Scientists at The Hospital for Sick Children and the University of Toronto have shown that the DNA flanking region in a family of neurological disorders is triggering the genetic mutation that underlies these diseases. This research is reported in the May issue of the scientific journal Nature Genetics.
Trinucleotide repeat disorders are neuromuscular, neurological or neurodegenerative in nature and include myotonic dystrophy (a form of muscular dystrophy), Huntington disease, and Fragile X syndrome (the most common form of inherited mental retardation). In these disorders, a disease state is caused when too many of the triplet DNA sequences within the gene are repeated. This mutation affects either gene expression or produces irregular proteins. The age of onset and severity of the disease are also associated with the number of triplet repeats. This type of genetic problem, known as an expansion mutation, was identified only a decade ago and is now known to be the cause of at least 15 diseases.

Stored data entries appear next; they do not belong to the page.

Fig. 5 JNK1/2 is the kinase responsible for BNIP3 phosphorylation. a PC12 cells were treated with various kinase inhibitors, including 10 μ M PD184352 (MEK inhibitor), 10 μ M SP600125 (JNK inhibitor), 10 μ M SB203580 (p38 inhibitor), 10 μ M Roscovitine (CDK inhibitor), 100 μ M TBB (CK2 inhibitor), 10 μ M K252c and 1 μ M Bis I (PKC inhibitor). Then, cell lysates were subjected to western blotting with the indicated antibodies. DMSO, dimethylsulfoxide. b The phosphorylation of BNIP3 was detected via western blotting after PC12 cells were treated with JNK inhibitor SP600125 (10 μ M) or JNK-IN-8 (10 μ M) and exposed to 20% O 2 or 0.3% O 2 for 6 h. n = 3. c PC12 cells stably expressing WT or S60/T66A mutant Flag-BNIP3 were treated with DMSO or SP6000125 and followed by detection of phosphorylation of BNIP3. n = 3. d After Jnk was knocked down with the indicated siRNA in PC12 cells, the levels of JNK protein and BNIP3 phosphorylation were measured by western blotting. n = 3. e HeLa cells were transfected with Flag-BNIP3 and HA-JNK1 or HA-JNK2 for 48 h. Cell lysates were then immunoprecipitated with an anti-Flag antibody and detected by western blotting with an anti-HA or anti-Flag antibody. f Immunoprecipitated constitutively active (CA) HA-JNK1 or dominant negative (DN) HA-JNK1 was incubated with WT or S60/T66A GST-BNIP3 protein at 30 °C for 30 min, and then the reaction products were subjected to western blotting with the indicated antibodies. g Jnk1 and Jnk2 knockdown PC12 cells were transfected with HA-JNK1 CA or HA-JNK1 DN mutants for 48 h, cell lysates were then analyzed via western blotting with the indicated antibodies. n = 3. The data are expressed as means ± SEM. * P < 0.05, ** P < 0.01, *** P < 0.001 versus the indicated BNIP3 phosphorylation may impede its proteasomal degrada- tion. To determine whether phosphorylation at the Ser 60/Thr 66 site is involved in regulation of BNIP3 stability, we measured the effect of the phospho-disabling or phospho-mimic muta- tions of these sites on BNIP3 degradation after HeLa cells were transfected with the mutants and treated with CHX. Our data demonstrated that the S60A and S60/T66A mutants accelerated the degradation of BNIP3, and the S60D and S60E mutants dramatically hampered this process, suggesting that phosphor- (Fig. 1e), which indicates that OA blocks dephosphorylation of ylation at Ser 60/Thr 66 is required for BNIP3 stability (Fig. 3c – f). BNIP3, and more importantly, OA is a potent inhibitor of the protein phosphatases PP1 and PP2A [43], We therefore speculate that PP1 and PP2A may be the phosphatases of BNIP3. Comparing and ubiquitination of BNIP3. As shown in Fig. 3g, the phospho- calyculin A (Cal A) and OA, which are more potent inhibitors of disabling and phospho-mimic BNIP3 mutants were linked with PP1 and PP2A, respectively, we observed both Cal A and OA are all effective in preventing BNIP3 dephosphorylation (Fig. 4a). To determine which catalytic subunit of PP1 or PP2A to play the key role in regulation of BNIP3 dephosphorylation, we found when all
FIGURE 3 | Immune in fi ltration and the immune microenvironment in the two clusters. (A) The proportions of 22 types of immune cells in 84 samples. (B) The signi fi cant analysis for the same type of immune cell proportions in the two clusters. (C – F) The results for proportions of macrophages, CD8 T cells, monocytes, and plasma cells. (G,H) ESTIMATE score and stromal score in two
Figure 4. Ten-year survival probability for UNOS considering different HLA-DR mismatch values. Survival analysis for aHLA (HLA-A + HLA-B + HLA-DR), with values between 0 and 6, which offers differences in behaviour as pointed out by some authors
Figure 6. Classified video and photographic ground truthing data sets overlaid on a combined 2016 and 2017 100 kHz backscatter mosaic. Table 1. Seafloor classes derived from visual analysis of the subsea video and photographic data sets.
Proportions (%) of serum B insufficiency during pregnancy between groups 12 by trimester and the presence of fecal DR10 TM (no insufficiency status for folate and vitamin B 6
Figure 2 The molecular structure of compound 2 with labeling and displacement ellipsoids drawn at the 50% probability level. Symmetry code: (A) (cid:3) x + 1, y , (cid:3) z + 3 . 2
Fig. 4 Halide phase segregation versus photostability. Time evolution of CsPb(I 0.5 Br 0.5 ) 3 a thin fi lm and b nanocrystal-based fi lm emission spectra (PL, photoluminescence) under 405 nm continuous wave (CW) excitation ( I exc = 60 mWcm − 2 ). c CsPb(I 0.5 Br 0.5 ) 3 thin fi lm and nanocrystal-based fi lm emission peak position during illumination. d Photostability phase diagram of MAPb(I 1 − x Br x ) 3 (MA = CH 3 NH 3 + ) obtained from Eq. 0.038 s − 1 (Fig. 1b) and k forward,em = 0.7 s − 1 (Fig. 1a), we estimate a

The genetic information gathered from affected families over the years had led researchers to believe that there was something in the flanking region (in the DNA sequence surrounding the triplet) that was causing the DNA triplets to repeat too many times.
"We have proven for the first time that there is something in the flanking DNA sequence that is triggering the genetic instability. These flanking regions effectively drive the mutation. Such flanking regions are a possible new therapeutic target for treating, or preventing, the trinucleotide repeat disorders," said Dr. Christopher Pearson, the study's principal investigator, a scientist in Genetics and Genomic Biology in the HSC Research Institute and an assistant professor of Molecular and Medical Genetics at the University of Toronto.
This research group has also developed a technique (an assay) that allows the DNA expansion to be reconstituted in a test tube (published in the April 19 issue of the Journal of Biological Chemistry). This is the first assay that will allow researchers to study this type of genetic mutation using human cells, and at a much quicker rate than previously possible.